--- GIVEN RECORDS ---

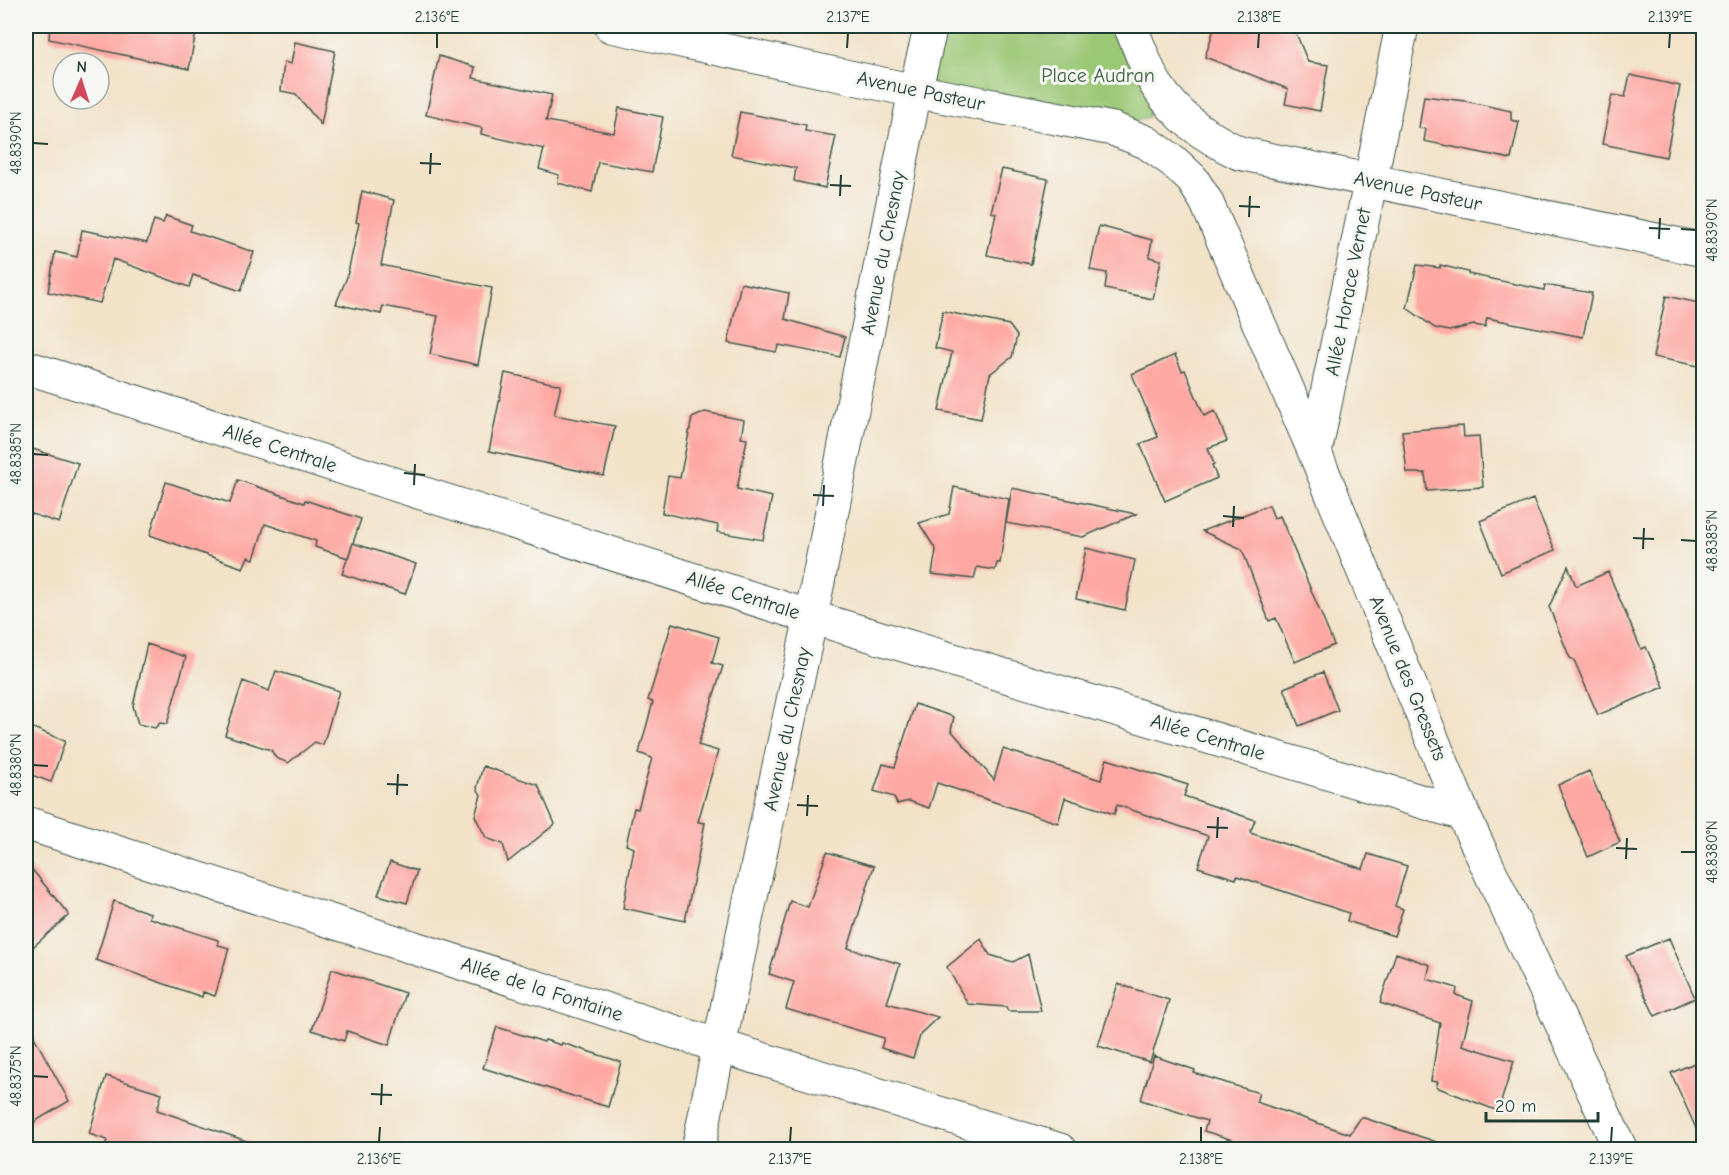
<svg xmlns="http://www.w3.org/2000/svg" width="1729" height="1175" font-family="'Comic Neue',sans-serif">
<rect width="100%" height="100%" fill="#f6f6f2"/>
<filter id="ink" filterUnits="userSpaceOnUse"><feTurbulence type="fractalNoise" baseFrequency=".0167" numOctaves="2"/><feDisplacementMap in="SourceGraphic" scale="12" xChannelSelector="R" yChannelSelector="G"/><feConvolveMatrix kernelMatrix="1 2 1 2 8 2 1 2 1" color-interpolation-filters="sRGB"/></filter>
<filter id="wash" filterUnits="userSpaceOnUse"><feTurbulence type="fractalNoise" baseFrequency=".008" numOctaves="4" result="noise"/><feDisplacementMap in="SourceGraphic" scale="24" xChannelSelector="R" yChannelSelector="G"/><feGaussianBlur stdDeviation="1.35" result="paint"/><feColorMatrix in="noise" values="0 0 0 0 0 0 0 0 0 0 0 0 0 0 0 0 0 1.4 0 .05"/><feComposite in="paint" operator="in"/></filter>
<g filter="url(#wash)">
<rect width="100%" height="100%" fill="#f2e2c8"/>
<path fill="#9bc876" stroke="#5d8255" stroke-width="1.5" d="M 931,26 L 1130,26 L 1156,85 L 1148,117 L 1113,129 L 915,91 Z"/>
<g id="blocks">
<path fill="#fea8a3" d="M 50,26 L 197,26 L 189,69 L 49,39 Z
M 1215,26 L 1293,26 L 1308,62 L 1328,65 L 1320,111 L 1285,104 L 1288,89 L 1205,57 Z
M 295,42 L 335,51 L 321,125 L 296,94 L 281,91 L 284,62 L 291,64 Z
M 439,56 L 475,67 L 473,78 L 552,95 L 546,121 L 614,133 L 619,108 L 663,117 L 652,172 L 598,162 L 592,192 L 558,183 L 559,175 L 539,169 L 544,149 L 481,134 L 482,128 L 426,115 Z
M 1630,75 L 1680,86 L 1666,157 L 1602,144 L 1612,95 L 1625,97 Z
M 1424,96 L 1465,101 L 1511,111 L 1511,120 L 1519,122 L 1511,159 L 1424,141 L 1426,129 L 1419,128 Z
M 740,112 L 806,125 L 805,131 L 836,136 L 825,188 L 794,181 L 796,168 L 731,155 Z
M 1002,169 L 1048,179 L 1031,264 L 987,255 L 996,213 L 991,212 Z
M 362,191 L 394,200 L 381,265 L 492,288 L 478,365 L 430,354 L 438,316 L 383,306 L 381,314 L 336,304 L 347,277 L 359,223 L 356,222 Z
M 166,216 L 192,225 L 190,231 L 254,252 L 241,291 L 193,275 L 189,287 L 113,259 L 100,303 L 48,292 L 55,252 L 77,257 L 82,230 L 147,243 L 154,220 L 163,223 Z
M 1099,226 L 1152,240 L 1149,257 L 1161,260 L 1153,299 L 1105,289 L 1107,273 L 1090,270 Z
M 1417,265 L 1440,268 L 1440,265 L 1468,272 L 1468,274 L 1544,290 L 1545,285 L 1592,293 L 1583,337 L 1487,318 L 1485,327 L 1474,325 L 1449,331 L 1435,328 L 1407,308 Z
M 741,283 L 789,293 L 785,319 L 845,337 L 840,357 L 779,345 L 776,352 L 728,343 Z
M 1666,296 L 1704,304 L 1704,367 L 1653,357 Z
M 943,311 L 1009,325 L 1017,336 L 1012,357 L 990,374 L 981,419 L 939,411 L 952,352 L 935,348 Z
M 1175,355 L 1182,371 L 1185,370 L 1204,416 L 1215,411 L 1227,441 L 1208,448 L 1214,464 L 1212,465 L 1217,478 L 1165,501 L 1140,444 L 1158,437 L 1132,374 Z
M 505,373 L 561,385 L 554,415 L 615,426 L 604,476 L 489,451 Z
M 705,412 L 744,420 L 741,438 L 747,439 L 737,489 L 772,497 L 763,540 L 717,532 L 718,525 L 662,513 L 668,476 L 680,478 L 692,418 Z
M 1463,426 L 1464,437 L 1479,436 L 1483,487 L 1427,491 L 1425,473 L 1407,473 L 1402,431 Z
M 26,447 L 78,463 L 59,523 L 26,512 Z
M 238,480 L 304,503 L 305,500 L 361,519 L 348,558 L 315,547 L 316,541 L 265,524 L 254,559 L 248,557 L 243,568 L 150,535 L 166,482 L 230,503 Z
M 954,487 L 1009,499 L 1000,563 L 997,563 L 995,570 L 977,567 L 974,579 L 932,574 L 936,550 L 919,523 L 949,514 Z
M 1012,488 L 1136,514 L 1083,537 L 1006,523 Z
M 1533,499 L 1555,550 L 1501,573 L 1480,521 Z
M 1269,505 L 1274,518 L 1280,516 L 1334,645 L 1295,662 L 1276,618 L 1269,621 L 1242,549 L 1202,531 Z
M 353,543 L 416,564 L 405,594 L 342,574 Z
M 1086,548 L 1135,560 L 1125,610 L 1076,599 Z
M 1568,566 L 1576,586 L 1608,572 L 1641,649 L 1646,647 L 1664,687 L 1598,715 L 1574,660 L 1570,658 L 1549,607 Z
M 672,623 L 719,637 L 712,663 L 723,666 L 698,745 L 718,751 L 698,822 L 705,823 L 685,921 L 623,908 L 634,848 L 626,845 L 634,808 L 638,809 L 652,758 L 639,753 L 653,702 L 648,700 Z
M 147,644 L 186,657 L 167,724 L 160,723 L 155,728 L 138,724 L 133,706 Z
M 276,671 L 313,682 L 339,691 L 323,745 L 315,742 L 288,763 L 276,758 L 271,750 L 225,735 L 243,681 L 269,691 Z
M 1323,672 L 1338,710 L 1299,726 L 1284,688 Z
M 915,704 L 954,717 L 951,730 L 994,780 L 1003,749 L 1101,780 L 1107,759 L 1188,785 L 1184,796 L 1255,820 L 1250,833 L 1363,869 L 1368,854 L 1407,866 L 1395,906 L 1403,909 L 1394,936 L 1347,921 L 1349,913 L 1237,876 L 1236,879 L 1198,867 L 1208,836 L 1117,805 L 1114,814 L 1065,798 L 1058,823 L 937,783 L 929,808 L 909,801 L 897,804 L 894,797 L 874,791 L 883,764 L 895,767 Z
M 26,725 L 65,741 L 51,782 L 26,773 Z
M 483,766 L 538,785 L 555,824 L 508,862 L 503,844 L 486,838 L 475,816 L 481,795 L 477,788 Z
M 1589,771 L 1620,842 L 1588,857 L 1558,785 Z
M 827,852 L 874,866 L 848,948 L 900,964 L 887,1003 L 938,1017 L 921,1033 L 913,1058 L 881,1048 L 884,1038 L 786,1009 L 794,982 L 769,974 L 790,901 L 808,907 Z
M 26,862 L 69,915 L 26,953 Z
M 390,862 L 417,871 L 407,903 L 378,895 Z
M 114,901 L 150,913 L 149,918 L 218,940 L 218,945 L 229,948 L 215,996 L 203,992 L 202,997 L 96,960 Z
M 1669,938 L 1695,998 L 1655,1016 L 1626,956 Z
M 981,939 L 990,955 L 1013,962 L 1028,954 L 1041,1011 L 1008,1011 L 1006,1007 L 968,1004 L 947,967 Z
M 1396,953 L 1430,965 L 1427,979 L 1457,988 L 1456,995 L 1473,1001 L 1462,1045 L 1514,1061 L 1498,1111 L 1436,1087 L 1438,1082 L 1431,1081 L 1440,1023 L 1380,1003 Z
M 332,969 L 405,993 L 389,1045 L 347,1031 L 344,1041 L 312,1030 Z
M 1118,984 L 1169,1000 L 1150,1062 L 1098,1046 Z
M 26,1022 L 69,1101 L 26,1127 Z
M 497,1027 L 544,1042 L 545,1040 L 561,1045 L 562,1043 L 621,1062 L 608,1107 L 483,1068 Z
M 1154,1056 L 1195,1070 L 1194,1073 L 1259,1093 L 1256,1102 L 1350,1134 L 1361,1117 L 1443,1144 L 1442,1149 L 1262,1149 L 1204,1131 L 1207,1121 L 1141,1100 Z
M 1704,1059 L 1704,1146 L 1671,1073 Z
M 106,1076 L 162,1093 L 157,1110 L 258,1145 L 257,1149 L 104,1149 L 107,1140 L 89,1134 Z"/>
</g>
</g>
<g filter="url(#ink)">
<use href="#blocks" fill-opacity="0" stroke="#3f564a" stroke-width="1.5"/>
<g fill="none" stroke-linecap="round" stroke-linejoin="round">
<g stroke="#3f564a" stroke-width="35">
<path id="minor" d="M 611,26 L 915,91 L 1113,129 L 1146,142 L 1173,161 L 1192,179 L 1206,201 L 1315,453 L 1463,814 L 1621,1150
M 1130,26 C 1138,43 1147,71 1157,86 C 1178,118 1205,136 1239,153 L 1704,250
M 26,367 L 811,617 L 1463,814
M 1315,453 L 1402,26
M 26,823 L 719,1046 L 1060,1150
M 698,1150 L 719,1046 L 811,617 L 915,91 L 931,26"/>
</g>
<use href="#minor" stroke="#fff" stroke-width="33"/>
</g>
</g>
<path fill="none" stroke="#1f3d34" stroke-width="2" d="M 437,48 L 437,33M 847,48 L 848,33M 1258,48 L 1259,33M 1669,48 L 1670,33M 33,143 L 48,144M 420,163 L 441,164M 430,174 L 431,153M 830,185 L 851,186M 840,196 L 841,175M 1239,206 L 1260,207M 1249,217 L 1250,196M 1649,228 L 1670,229M 1681,229 L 1696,230M 1659,239 L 1660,218M 33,454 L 48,455M 404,473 L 425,475M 414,485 L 415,464M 813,495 L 834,496M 823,506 L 824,485M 1223,516 L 1244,518M 1233,527 L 1234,506M 1633,538 L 1654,539M 1681,540 L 1696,541M 1643,549 L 1644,528M 33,765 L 48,766M 387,784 L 408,785M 397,795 L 398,774M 797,805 L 818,806M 807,816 L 808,795M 1207,827 L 1228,828M 1217,838 L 1218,817M 1616,848 L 1637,849M 1681,852 L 1696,852M 1626,859 L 1627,838M 33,1076 L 48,1077M 371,1094 L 392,1095M 381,1105 L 382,1084M 379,1142 L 380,1127M 790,1142 L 791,1127M 1201,1142 L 1201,1127M 1611,1142 L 1612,1127"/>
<g text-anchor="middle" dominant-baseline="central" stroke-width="6" stroke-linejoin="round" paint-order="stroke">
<g font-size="20" fill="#3e6044" stroke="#f6f6f2">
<text x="1098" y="75">Place Audran</text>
</g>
<g font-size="20" fill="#1f3d34" stroke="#f6f6f2">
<text transform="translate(921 91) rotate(12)">Avenue Pasteur</text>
<text transform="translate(1418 191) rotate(12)">Avenue Pasteur</text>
<text transform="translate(883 253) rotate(-79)">Avenue du Chesnay</text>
<text transform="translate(1348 292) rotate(-79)">Allée Horace Vernet</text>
<text transform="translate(280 448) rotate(18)">Allée Centrale</text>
<text transform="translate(743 595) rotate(18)">Allée Centrale</text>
<text transform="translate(1408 678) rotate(68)">Avenue des Gressets</text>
<text transform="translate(787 729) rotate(-78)">Avenue du Chesnay</text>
<text transform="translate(1208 737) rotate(17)">Allée Centrale</text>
<text transform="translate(542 989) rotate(18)">Allée de la Fontaine</text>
</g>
</g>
<rect width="1729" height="1175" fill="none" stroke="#f6f6f2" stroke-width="66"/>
<g transform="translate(81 81) rotate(3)"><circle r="28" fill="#f6f6f2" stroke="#a0aca6" stroke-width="1.5"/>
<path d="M0-4.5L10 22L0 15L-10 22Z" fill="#d1495b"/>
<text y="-9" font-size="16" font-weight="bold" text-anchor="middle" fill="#1f3d34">N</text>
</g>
<path d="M1486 1112v9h112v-9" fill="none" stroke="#1f3d34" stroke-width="3"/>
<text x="1495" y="1112" font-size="18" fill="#1f3d34" stroke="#f6f6f2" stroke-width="4.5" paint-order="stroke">20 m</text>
<rect x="33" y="33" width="1663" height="1109" fill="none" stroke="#1f3d34" stroke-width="2"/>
<g font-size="15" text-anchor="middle" fill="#1f3d34">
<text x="437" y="22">2.136°E</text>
<text x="848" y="22">2.137°E</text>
<text x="1259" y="22">2.138°E</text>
<text x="1670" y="22">2.139°E</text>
<text transform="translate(16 143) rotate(-90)" y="5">48.8390°N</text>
<text transform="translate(1712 230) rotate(-90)" y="5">48.8390°N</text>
<text transform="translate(16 454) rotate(-90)" y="5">48.8385°N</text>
<text transform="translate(1712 541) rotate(-90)" y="5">48.8385°N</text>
<text transform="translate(16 765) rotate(-90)" y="5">48.8380°N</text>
<text transform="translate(1712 852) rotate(-90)" y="5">48.8380°N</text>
<text transform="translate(16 1076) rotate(-90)" y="5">48.8375°N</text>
<text x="379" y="1164">2.136°E</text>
<text x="790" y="1164">2.137°E</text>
<text x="1201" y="1164">2.138°E</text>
<text x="1611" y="1164">2.139°E</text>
</g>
</svg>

---

> [THE TASK]
Check each line of the data above for the word "baseFrequency" and copy the ones where it is found.

> [SOLUTION]
<filter id="ink" filterUnits="userSpaceOnUse"><feTurbulence type="fractalNoise" baseFrequency=".0167" numOctaves="2"/><feDisplacementMap in="SourceGraphic" scale="12" xChannelSelector="R" yChannelSelector="G"/><feConvolveMatrix kernelMatrix="1 2 1 2 8 2 1 2 1" color-interpolation-filters="sRGB"/></filter>
<filter id="wash" filterUnits="userSpaceOnUse"><feTurbulence type="fractalNoise" baseFrequency=".008" numOctaves="4" result="noise"/><feDisplacementMap in="SourceGraphic" scale="24" xChannelSelector="R" yChannelSelector="G"/><feGaussianBlur stdDeviation="1.35" result="paint"/><feColorMatrix in="noise" values="0 0 0 0 0 0 0 0 0 0 0 0 0 0 0 0 0 1.4 0 .05"/><feComposite in="paint" operator="in"/></filter>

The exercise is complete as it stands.